No matter what the content of a negative review, no matter how inflammatory, and even if you think a patient may never be satisfied, it is essential that other readers see you respond respectfully.  Never share any personally identifiable information about your patients online. Your words reflect the professional skill and personal concern of all the doctors and other employees in your practice. Your responses show that your practice respects and cares about all patients.

Consider the patient’s perspective: they have taken time from their busy schedule to offer you feedback.  They feel unhappy and want to feel better. Create a tone of best assumptions. First, thank them for their time.  Then apologize—accept general responsibility for the patient’s unhappy experience, even if the specific complaint seems unwarranted.  Next, reassure the patient that your practice aims to provide excellent medical care as well as personal attention. Finally, invite the patient to contact you so you can resolve the problem.  Be sure to give your contact information in your online response.

Readers recognize cut-and-paste responses as insincere. Find a way to make your response personal by referring to the patient’s publicly stated complaint.  For example, you could say, “Thank you for taking the time to let us know about your recent visit. I am sorry you did not feel listened to. We want to really hear all our patients and hope to learn from your experience. I would like to hear more.

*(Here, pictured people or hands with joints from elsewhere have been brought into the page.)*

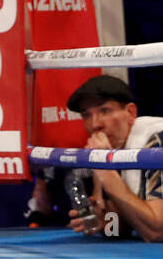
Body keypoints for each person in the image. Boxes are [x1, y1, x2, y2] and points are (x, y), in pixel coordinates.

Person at [65, 75, 163, 242]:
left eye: (104, 111)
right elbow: (118, 229)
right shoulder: (115, 149)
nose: (95, 124)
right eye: (87, 115)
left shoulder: (156, 141)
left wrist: (106, 172)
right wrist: (102, 221)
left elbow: (157, 232)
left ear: (131, 113)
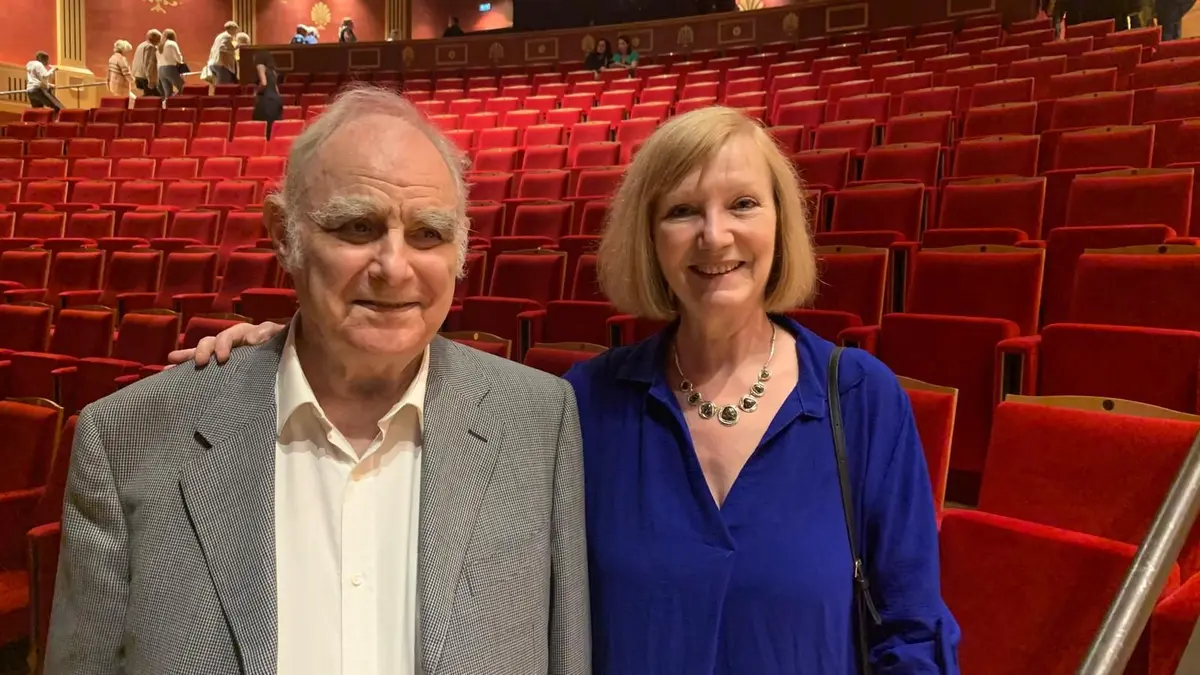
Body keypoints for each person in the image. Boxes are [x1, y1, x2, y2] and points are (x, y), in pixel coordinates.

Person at [174, 106, 961, 674]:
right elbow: (425, 381)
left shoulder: (859, 398)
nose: (715, 237)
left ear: (781, 223)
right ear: (650, 240)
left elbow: (913, 633)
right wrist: (278, 352)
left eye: (743, 205)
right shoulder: (581, 404)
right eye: (682, 211)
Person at [45, 86, 590, 675]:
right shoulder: (129, 436)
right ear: (285, 234)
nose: (395, 267)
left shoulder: (538, 421)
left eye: (429, 233)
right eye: (357, 227)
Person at [252, 50, 283, 138]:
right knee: (274, 129)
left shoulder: (260, 66)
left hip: (266, 101)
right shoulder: (273, 71)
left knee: (263, 129)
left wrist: (256, 91)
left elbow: (264, 83)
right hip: (276, 100)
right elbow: (276, 89)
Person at [157, 28, 186, 99]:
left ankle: (168, 107)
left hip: (161, 70)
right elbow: (178, 58)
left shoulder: (160, 45)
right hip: (170, 68)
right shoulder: (172, 43)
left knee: (168, 92)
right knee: (183, 88)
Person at [131, 29, 161, 97]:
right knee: (153, 96)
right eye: (159, 39)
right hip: (145, 77)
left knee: (151, 95)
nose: (160, 41)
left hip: (138, 75)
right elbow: (149, 64)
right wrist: (150, 80)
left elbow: (135, 60)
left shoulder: (141, 45)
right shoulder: (151, 47)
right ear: (155, 38)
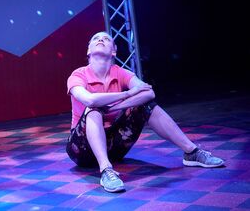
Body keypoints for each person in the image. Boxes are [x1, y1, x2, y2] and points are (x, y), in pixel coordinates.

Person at [66, 31, 224, 193]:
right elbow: (90, 100)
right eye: (96, 38)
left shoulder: (120, 72)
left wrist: (115, 107)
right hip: (82, 150)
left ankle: (192, 152)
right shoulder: (78, 75)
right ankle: (106, 170)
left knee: (145, 104)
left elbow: (148, 93)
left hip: (114, 146)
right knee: (94, 109)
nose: (101, 39)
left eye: (106, 39)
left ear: (114, 50)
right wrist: (127, 93)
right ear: (88, 50)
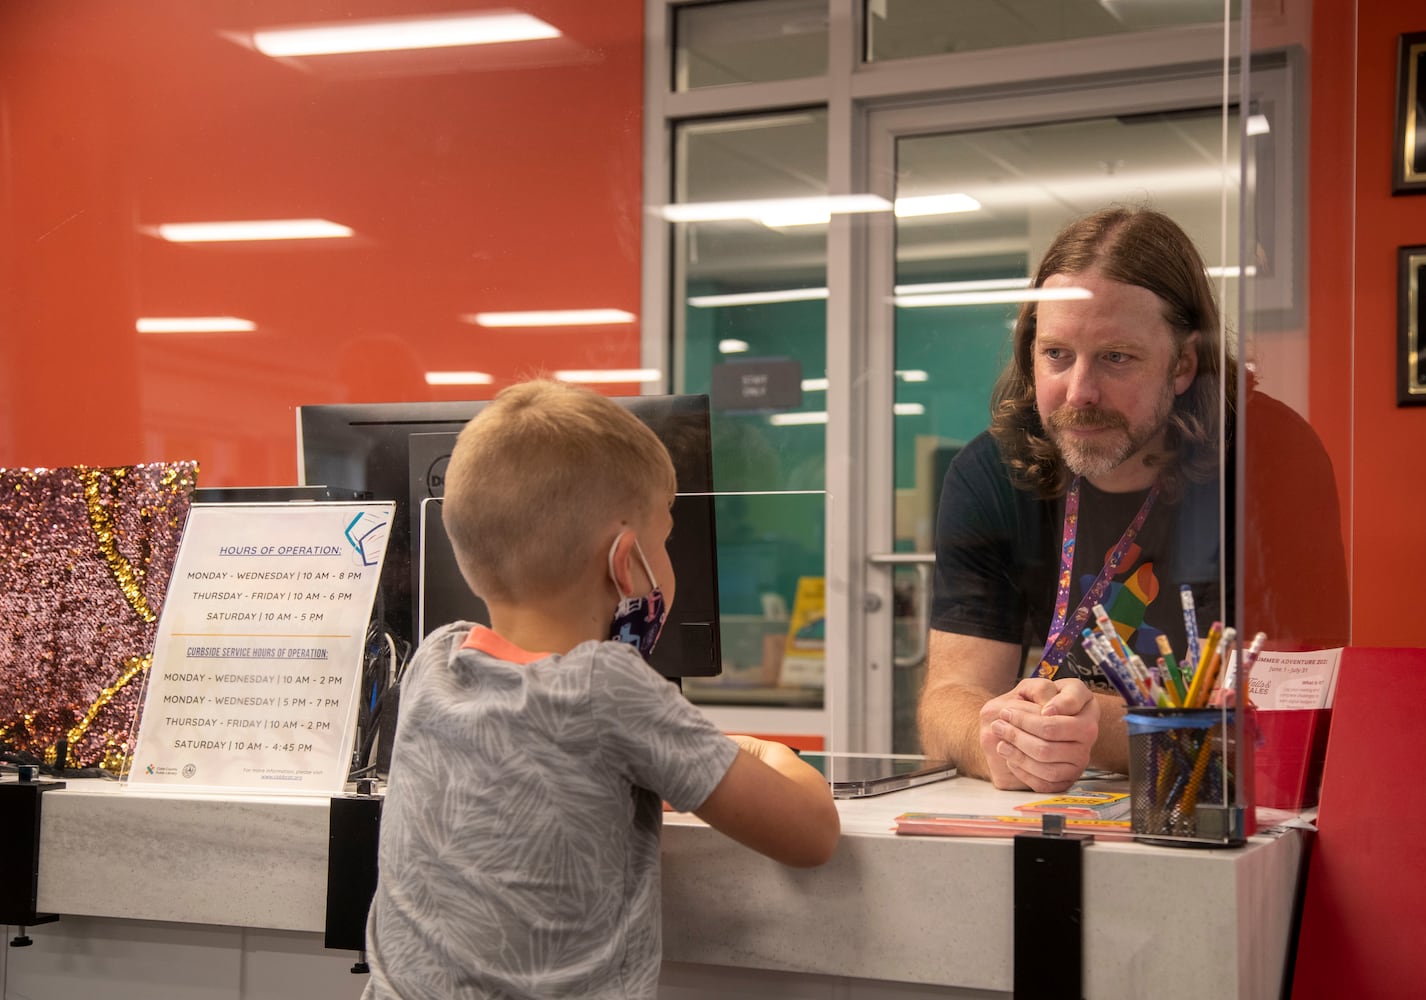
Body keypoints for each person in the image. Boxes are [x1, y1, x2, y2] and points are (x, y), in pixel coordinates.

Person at [362, 379, 840, 1000]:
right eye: (665, 539)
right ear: (626, 563)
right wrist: (771, 756)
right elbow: (810, 835)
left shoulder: (432, 662)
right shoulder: (608, 687)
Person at [917, 206, 1348, 794]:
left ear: (1183, 365)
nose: (1080, 392)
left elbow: (1288, 726)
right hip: (1057, 811)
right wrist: (1002, 738)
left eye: (1117, 357)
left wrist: (1098, 728)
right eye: (1056, 355)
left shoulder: (1268, 456)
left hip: (1226, 812)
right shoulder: (991, 470)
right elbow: (948, 701)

Please call me at xxx-xxxx.”

Never have an argument online.  Remember that everything you write online is public and long-lasting.  Even if it does not seem argumentative to you, it might to someone else, so avoid back-and-forth discussion in public view.  After your initial thanks, apology, reassurance, an invitation, you hope the patient will contact you. If they instead start an online conversation, continue to be kind as you encourage a private resolution. Simply restate–and slightly rephrase–your thanks, apology, reassurance, an invitation. Be sure to again provide your contact information. If needed, and if you know who the patient is, you can initiate the follow-up from your end.

Be sincere about improving your practice based on customer experience. For example, does one doctor often get feedback on long wait times?  Does your front desk come across as rude? Do particular demographic groups tend to feel treated disrespectfully? Do patients think you lack up-to-date training?  Even if you do not think you have a problem, you need to honestly listen. If the public sees a pattern in your office, then it is important to be surgical in addressing these problems in your practice.  When you respond to negative reviews, you can report on specific steps you are taking to improve.

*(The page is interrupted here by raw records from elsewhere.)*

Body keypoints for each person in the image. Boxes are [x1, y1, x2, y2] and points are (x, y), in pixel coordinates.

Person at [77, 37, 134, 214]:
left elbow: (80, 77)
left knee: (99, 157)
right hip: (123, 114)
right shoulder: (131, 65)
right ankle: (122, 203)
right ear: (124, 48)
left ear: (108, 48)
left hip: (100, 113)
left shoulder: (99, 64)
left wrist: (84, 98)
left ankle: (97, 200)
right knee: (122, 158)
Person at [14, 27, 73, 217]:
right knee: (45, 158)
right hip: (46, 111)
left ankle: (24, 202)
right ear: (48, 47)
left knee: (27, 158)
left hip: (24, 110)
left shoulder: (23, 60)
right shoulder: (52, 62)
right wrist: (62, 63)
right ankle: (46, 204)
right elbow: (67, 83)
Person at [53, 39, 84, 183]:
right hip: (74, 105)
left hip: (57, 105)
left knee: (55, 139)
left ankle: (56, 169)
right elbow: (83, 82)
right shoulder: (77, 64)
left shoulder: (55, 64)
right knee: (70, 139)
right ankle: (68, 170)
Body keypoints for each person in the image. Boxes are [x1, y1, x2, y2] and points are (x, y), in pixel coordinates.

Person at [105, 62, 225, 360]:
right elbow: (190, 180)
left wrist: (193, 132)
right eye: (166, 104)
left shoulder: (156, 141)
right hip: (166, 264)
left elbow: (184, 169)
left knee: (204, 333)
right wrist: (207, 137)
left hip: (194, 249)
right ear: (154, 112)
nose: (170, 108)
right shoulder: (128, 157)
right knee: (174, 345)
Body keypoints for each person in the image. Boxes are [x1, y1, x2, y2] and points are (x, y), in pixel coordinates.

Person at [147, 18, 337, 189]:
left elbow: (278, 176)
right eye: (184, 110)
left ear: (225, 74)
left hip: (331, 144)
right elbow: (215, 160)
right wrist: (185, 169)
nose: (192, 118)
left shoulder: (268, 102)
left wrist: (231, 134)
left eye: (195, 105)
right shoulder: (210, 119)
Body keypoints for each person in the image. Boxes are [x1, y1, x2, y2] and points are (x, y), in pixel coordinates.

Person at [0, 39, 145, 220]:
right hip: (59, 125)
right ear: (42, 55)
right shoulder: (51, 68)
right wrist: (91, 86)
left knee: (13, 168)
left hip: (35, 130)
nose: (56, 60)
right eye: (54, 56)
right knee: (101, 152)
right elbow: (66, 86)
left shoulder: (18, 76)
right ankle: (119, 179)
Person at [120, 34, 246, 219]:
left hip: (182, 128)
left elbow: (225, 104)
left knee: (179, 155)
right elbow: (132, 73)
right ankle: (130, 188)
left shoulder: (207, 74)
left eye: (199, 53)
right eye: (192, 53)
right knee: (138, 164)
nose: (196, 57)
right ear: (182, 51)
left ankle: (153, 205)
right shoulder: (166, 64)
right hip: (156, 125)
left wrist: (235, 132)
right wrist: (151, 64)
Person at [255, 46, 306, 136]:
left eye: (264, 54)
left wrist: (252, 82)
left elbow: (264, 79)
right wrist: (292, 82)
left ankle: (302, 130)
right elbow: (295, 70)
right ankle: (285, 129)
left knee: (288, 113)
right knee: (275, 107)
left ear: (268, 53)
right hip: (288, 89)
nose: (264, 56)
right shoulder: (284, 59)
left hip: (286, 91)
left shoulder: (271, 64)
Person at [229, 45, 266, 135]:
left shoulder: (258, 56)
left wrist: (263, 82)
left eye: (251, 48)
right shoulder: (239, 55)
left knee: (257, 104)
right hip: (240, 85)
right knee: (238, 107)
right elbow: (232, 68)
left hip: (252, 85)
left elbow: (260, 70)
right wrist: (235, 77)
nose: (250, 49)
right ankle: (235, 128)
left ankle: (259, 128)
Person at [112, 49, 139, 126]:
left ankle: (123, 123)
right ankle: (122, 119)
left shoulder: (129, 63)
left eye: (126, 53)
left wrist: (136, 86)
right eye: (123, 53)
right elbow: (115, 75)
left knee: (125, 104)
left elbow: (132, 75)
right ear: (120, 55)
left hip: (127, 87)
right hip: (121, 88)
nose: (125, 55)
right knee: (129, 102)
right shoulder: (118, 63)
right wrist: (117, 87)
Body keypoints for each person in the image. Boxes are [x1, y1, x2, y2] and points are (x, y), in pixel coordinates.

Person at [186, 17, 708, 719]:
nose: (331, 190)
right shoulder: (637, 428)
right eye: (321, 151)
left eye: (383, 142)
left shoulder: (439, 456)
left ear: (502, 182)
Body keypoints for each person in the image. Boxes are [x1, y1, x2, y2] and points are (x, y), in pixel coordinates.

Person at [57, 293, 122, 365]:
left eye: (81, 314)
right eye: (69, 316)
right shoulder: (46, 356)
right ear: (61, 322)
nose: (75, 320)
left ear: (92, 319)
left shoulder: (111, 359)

If you leave things to chance, then chances are your reviews will not accurately show your practice’s real quality. People are busy and are more motivated to post negative reviews when they have to do the work of finding the review system on their own.  In contrast, in our experience at SocialClimb, approximately 10% of all patients will provide a review if they are prompted and if it is easy for them. In fact, a recent study suggests that with a real sampling across the board, patients are more likely to leave positive reviews about their medical experiences than about other kinds of products and services.  Getting a big base of reviews will do more than just balance out negative reviews—it will show a genuine picture of your company’s value.

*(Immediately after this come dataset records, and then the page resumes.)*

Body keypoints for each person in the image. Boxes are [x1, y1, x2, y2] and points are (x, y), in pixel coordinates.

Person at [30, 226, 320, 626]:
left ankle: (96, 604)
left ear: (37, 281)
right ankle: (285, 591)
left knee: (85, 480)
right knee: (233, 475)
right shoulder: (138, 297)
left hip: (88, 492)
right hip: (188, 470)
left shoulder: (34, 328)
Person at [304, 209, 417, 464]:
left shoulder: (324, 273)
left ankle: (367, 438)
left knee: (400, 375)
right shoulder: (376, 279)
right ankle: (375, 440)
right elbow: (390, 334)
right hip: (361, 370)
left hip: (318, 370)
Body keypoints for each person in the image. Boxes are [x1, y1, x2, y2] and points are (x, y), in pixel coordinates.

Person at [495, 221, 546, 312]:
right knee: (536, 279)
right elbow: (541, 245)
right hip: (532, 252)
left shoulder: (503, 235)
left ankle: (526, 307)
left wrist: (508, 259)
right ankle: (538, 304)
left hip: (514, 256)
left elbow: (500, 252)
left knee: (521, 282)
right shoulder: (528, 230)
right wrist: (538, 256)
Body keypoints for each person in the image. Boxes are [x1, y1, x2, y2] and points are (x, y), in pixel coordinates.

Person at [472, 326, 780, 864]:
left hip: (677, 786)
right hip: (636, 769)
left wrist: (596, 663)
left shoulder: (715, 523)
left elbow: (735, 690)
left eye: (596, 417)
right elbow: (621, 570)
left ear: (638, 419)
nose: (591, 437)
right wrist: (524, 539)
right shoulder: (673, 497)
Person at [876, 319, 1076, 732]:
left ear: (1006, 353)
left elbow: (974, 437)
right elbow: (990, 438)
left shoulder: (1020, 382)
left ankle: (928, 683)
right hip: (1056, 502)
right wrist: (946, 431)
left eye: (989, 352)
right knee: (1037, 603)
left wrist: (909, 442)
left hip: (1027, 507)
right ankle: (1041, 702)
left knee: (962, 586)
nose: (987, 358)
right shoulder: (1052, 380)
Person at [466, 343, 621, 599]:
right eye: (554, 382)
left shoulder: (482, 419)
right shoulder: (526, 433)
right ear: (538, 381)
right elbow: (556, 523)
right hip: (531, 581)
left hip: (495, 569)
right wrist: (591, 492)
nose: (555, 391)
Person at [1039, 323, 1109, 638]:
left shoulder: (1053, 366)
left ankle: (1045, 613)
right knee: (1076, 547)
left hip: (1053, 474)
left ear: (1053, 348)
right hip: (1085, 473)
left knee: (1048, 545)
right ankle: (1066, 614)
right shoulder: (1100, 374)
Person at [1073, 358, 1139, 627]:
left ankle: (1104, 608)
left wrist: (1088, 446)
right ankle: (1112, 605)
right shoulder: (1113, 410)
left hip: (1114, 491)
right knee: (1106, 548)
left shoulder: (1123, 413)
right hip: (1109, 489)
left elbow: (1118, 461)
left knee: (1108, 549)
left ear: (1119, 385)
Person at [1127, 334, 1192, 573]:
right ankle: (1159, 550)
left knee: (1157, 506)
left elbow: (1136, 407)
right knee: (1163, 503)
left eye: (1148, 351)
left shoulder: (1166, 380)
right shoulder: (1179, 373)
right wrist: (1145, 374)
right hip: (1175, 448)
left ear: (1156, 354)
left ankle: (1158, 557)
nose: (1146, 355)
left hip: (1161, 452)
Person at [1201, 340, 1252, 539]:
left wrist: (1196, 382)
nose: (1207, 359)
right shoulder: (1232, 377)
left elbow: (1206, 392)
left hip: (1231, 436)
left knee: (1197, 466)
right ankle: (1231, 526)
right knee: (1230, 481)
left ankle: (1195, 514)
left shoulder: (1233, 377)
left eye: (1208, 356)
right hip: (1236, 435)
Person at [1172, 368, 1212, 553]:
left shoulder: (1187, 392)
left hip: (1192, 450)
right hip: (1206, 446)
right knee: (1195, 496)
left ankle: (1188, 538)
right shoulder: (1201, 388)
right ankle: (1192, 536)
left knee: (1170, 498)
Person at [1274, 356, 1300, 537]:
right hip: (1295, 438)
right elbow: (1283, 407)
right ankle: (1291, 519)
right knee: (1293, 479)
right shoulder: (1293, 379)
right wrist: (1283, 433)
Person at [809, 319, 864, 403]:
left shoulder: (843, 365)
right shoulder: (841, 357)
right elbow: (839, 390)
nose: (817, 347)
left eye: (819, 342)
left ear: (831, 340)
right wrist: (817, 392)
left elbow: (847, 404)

To fully market and grow your medical practice, you want to show your practice at its honest best.  A robust collection of positive reviews will quickly increase your visibility in local search engines.  A variety of real reviews shows potential clients they can trust what they read. Then, as you respond positively to negative reviews, and sincerely address customer experience, you show potential clients they can have confidence in you, and they will trust themselves to your care.